Saturday, 30 July 2016

Mammoth Disapointment

Last weekend we took a family trip to Mammoth Mountain. Although I'd be riding solo, it seemed like a crazy waste of opportunity if I didn't ride "America's Best Mountain Bike Park" (or whatever they claim its title to be.) So, with great excitement and anticipation I turned up at the Mammoth Village shuttle point early Saturday morning, ready for a full day of new downhill discoveries!

For reasons too boring to document, I didn't bring my Glory, but elected to rent a bike instead. I ended up with a Trek Session. Like most modern 27.5 downhill rigs it felt light, nimble and not too dissimilar to a regular trail bike. I haven't ridden my Glory since last season and I suspect its going to feel like a moto-cross bike in comparison to the V10 I had at Whistler and the Trek I rode here. However, as nice as the Trek felt, after a few runs I started to realize I was seriously over-gunned.

Mammoth is huge. A massive sprawling mountain with miles of barren trails. Surprisingly its easy to hop off the lift and almost immediately get lost. I honestly have never had such a confusing, frustrating day on a downhill bike in my life. The trail map (which I used constantly) is a spaghetti mess of criss-crossing trails. There's no clear route to take - at least not that I could fathom. After reaching the peak (via gondola) I rode down the double black rated Skid Marks. An endless, dusty single track with a few rocky features here and there to add interest (though I didn't encounter anything that suggested an "expert" level trail.) Aside from being confusing to read on the map, the trail ratings themselves are also odd. There's the familiar greens, blues, blacks and double blacks, but then there's pro and expert lines. The blacks felt like Northstar blues and the double blacks felt more like singles. Once I'd mentally re-callibrated it made trail choice decisions easier, although the lack of adequate signage meant I took plenty of wrong turns and had to back track often. Pedaling a downhill bike isn't fun at the best of times, its even more annoying when you're trying to find your way to a half decent trail.

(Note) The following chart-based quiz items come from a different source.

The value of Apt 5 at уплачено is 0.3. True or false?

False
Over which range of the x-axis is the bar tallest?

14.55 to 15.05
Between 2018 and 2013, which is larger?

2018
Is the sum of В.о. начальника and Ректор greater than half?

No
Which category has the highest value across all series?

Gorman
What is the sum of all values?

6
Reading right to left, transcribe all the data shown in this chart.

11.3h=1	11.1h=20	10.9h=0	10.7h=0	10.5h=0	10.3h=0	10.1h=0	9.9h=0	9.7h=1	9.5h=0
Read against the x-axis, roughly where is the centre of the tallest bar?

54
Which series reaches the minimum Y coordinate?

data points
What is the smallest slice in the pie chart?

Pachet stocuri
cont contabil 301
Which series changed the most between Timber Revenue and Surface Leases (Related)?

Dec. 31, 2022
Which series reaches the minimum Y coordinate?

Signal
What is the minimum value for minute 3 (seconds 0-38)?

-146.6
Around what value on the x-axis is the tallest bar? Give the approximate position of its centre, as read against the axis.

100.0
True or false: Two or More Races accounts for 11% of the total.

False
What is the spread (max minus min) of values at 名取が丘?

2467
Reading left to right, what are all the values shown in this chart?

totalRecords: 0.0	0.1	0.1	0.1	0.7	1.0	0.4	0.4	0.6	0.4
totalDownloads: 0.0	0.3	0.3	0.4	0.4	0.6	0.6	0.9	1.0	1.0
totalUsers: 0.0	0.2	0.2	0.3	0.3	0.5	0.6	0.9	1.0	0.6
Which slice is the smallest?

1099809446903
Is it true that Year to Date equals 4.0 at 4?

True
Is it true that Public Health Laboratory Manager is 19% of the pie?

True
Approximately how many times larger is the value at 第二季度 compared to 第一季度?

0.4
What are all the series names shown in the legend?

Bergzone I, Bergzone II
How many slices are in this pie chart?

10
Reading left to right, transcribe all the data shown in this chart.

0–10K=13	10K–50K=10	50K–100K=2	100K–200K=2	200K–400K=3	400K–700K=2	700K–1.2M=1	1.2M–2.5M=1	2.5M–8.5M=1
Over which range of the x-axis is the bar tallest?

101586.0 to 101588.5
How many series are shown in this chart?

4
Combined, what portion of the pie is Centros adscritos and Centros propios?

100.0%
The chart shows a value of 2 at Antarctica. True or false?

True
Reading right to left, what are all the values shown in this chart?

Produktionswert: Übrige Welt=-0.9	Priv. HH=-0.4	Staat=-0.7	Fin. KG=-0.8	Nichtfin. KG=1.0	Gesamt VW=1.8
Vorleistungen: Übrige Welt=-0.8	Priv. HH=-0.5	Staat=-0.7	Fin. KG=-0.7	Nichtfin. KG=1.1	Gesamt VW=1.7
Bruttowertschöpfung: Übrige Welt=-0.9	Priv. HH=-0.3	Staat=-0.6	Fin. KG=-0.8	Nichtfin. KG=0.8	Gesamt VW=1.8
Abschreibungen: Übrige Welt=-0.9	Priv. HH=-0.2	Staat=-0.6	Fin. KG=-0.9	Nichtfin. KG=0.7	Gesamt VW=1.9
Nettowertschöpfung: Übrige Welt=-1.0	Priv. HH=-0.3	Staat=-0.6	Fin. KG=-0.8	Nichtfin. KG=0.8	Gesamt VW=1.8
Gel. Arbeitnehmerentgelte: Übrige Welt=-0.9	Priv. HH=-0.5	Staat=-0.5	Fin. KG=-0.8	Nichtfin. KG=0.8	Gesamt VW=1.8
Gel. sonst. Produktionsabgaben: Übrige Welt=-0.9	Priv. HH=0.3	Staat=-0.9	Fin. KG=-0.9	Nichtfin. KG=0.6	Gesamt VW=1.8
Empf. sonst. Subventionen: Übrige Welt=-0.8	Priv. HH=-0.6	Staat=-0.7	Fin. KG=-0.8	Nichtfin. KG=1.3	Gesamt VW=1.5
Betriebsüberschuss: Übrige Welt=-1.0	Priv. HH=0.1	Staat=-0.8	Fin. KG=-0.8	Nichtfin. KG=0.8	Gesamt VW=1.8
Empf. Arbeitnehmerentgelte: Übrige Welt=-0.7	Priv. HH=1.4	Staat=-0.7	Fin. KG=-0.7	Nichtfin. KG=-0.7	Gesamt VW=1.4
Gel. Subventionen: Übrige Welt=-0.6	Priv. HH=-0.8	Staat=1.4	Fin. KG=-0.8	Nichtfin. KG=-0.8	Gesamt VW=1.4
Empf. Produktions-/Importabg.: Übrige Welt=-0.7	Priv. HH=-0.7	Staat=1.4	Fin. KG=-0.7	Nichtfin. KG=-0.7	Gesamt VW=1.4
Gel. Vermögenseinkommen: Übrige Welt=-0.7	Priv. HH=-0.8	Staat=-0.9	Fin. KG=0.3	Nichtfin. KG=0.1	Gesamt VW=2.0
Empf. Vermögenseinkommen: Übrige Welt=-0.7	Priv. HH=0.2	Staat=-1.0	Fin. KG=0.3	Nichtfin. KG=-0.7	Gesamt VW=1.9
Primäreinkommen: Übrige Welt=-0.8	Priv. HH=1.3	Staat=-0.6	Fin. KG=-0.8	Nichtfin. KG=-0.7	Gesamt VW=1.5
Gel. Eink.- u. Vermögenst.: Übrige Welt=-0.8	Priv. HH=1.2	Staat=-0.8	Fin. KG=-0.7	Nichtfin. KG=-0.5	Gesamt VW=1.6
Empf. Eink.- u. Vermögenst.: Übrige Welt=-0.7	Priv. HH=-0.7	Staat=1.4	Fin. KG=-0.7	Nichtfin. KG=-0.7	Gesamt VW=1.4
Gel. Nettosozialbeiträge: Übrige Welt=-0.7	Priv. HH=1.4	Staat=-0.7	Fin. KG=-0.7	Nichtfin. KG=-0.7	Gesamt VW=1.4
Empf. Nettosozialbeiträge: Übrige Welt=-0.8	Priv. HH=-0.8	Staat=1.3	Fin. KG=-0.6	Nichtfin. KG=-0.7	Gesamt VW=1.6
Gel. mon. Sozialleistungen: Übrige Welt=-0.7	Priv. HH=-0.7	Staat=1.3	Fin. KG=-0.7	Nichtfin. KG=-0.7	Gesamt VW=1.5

Because Mammoth is so big, it meant I barely saw anyone all day. I would've loved to have latched onto some folks and followed them. I had a pervasive sense that I was somehow missing something. That there really was a fun, flowey loop via lift and I just kept missing it by accident. The only fellow riders I did see were riding XC and all-mountain rigs and wearing normal riding gear. I envied their ability to explore and enjoy the alpine air as I watched from behind foggy goggles, huffing and puffing on my burly bike.

Eventually I found a decent descent. From one of the lifts I followed a fellow downhill dressed dude to Flow, Pipeline and Shotgun. Flow was an expert trail and had some fun, steep rocks. Pipeline had a big drop and Shotgun had a few tables and some tech and flow sections. However, by the time I discovered them, I was already beaten down. There's no such thing as dirt at Mammoth. Just dense, kitty litter-like ground pumice stone. Every corner and random parts of the trail (usually just before or after a jump or feature) had deep trenches of the stuff. Big speed sapping traps that would easily send you flying if you touched the front brake enough for the wheel to dig in and send you over the bars. Because my bike wasn't set up moto, I did this a couple of times by mistake - on one particularly bad (but lame) fall I hurt my neck. Without knowing exactly what damage I'd done, I decided to skip the extra steep sections and drops, do a couple of runs to at least warrant getting the bike rental, and then I called it an early day.

Mammoth was bitterly disappointing. I almost want to scrub the experience from memory and go back with the same excitement I previously had, but this time ride with someone who knows the place, and preferably after a period of rain. With decent dirt the trails would be faster (or at least rideable) and knowing exactly where to go without being stumped at every signless five way intersection would make for a much more enjoyable, flowey day of riding. But, it wasn't to be. Fortunately my neck is fine, but the bad taste left by riding somewhere that promised so much is still lingering. A shame :o(

Saturday, 9 July 2016

What a Difference a Day Makes

Your man Mark Twain wasn't wrong.... Summer in San Francisco is feckin' cold. I guess I never noticed it so much when I lived there, but commuting home to Marin its hard not to notice the juxtapose. The wind and icey fog leaves you damn and chilled as you cross the Golden Gate. But hit Sausalito and its back to sunny California again. Crazy, but it makes me appreciate what I have on my doorstep. Half a day later and I'm wearing a vest and baking in beautiful golden sun. Good times.